La lutte contre l’absentéisme

jeudi 18 mars 2004

Le gouvernement a renforcé les mesures de contrôle des absences ainsi que de sanctions des récidives

Les mesures gouvernementales visant à lutter contre ce problème ont été publiées le 20 février dernier sous la forme d’un décret ministériel au Journal Officiel.

L’absentéisme scolaire toucherait 15% des élèves en France, selon une étude de l’OCDE. L’absentéisme chronique ne touche que 1% des jeunes.

Le décret du 20 février reprend le dispositif proposé à l’automne 2003 par les ministres de la Famille et de l’Enseignement scolaire et les dispositions de la loi sur la protection de l’enfance votée en décembre.

Il repose sur deux axes : d’une part un contrôle immédiat et la progressivité des sanctions éventuelles en cas de récidive, d’autre part un dialogue et une responsabilisation des familles.
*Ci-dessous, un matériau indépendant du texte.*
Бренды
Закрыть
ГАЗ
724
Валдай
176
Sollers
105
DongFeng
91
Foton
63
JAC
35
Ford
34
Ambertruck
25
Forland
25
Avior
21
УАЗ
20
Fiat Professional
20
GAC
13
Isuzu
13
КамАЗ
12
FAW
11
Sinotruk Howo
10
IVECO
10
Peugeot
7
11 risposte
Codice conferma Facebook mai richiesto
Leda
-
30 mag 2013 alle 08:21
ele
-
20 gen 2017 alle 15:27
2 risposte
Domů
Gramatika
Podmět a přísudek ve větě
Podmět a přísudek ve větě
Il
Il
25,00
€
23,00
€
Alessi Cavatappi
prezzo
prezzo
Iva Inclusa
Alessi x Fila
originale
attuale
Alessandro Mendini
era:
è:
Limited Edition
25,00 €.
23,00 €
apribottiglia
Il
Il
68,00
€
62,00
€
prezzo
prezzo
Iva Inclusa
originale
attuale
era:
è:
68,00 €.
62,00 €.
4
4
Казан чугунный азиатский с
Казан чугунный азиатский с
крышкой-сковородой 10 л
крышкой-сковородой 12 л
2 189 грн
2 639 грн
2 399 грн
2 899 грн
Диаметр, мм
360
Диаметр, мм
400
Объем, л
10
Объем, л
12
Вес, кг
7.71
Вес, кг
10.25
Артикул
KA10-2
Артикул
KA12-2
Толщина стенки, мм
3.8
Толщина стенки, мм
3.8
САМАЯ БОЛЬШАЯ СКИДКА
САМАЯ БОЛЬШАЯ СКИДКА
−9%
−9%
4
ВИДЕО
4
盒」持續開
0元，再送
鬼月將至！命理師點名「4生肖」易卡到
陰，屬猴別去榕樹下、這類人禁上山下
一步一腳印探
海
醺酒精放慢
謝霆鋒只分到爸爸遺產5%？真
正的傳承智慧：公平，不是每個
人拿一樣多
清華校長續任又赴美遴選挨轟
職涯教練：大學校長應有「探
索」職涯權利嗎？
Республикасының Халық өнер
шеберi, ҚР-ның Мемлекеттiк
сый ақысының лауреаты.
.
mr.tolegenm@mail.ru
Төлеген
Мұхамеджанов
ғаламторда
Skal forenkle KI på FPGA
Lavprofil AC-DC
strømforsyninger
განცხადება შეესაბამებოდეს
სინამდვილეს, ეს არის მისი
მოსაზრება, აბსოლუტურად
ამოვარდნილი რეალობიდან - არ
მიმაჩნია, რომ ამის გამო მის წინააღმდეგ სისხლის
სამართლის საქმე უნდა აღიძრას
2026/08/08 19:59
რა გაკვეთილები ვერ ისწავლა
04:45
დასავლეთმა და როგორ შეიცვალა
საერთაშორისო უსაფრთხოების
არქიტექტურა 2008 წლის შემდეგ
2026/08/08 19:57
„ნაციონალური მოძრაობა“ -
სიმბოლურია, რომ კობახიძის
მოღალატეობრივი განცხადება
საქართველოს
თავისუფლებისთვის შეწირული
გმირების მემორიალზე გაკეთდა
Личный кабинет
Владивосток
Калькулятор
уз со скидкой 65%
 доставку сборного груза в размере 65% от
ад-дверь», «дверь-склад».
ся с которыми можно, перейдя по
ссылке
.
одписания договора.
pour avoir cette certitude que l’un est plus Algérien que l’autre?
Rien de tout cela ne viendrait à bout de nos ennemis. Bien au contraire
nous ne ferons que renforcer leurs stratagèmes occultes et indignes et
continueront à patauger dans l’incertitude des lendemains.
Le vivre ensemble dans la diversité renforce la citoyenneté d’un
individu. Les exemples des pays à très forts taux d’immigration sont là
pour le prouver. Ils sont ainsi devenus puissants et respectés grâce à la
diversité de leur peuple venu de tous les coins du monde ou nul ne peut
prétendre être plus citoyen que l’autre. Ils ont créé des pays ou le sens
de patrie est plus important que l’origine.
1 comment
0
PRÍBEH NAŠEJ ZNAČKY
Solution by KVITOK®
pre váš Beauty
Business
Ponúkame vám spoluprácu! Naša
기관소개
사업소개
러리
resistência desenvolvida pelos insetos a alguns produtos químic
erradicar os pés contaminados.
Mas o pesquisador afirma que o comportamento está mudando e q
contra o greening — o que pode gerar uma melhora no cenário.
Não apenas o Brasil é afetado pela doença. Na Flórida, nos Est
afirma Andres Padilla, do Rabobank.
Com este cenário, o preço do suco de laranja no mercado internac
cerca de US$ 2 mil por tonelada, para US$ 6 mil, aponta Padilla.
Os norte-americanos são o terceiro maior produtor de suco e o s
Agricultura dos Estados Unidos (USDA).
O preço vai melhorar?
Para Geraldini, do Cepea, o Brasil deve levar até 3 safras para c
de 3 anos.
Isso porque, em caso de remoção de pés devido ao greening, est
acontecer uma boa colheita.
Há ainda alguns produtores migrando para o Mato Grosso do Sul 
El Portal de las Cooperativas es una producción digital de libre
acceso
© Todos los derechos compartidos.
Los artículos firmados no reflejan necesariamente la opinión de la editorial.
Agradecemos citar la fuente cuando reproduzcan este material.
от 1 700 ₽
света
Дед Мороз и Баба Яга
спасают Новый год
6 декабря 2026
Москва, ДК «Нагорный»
Il prétend insister surtout sur la prévention et la responsabilisation des familles. Ainsi, le système de suppression des prestations familiales, prévu jusque-là en cas d’absentéisme scolaire répété, a été abrogé. Toutefois, le risque de sanction subsiste. Le gouvernement a imaginé la possibilité d’une sanction pénale, une contravention de 4e classe dont le montant maximum attendrait 750 euros au lieu de 150 euros précédemment. Mais cette sanction ne doit intervenir qu’en "ultime recours". Selon le décret, les familles doivent informer de façon motivée l’établissement de toute absence prévisible. Toute absence constatée doit être immédiatement signalée aux familles. En cas d’absences répétées, "justifiées ou non", un dialogue doit s’engager d’abord au niveau de l’établissement puis, le cas échéant, au niveau de l’inspection d’académie.

Le corps professoral peut commencer par adresser un "avertissement" à l’élève. Faute de résultat, la famille peut se retrouver convoquée par l’inspecteur d’académie. Celui-ci peut "proposer des mesures de nature pédagogique ou éducative pour l’élève et des modules de soutien à la responsabilité parentale". Si l’absentéisme se poursuit, malgré l’avertissement et les mesures de soutien éventuellement prises, le procureur de la République peut alors être saisi de ces manquements à l’obligation scolaire. Au bout du processus, la menace de sanctions pénales se profile.

L’absentéisme scolaire en France toucherait 15% des élèves, selon une récente enquête de l’OCDE qui ajoute que la France n’arrive qu’en 21e position sur 27 des pays de l’OCDE. L’absentéisme chronique, lui, ne concernerait que 1% des élèves, selon l’Education nationale. Il se concentre essentiellement dans les quartiers en difficulté.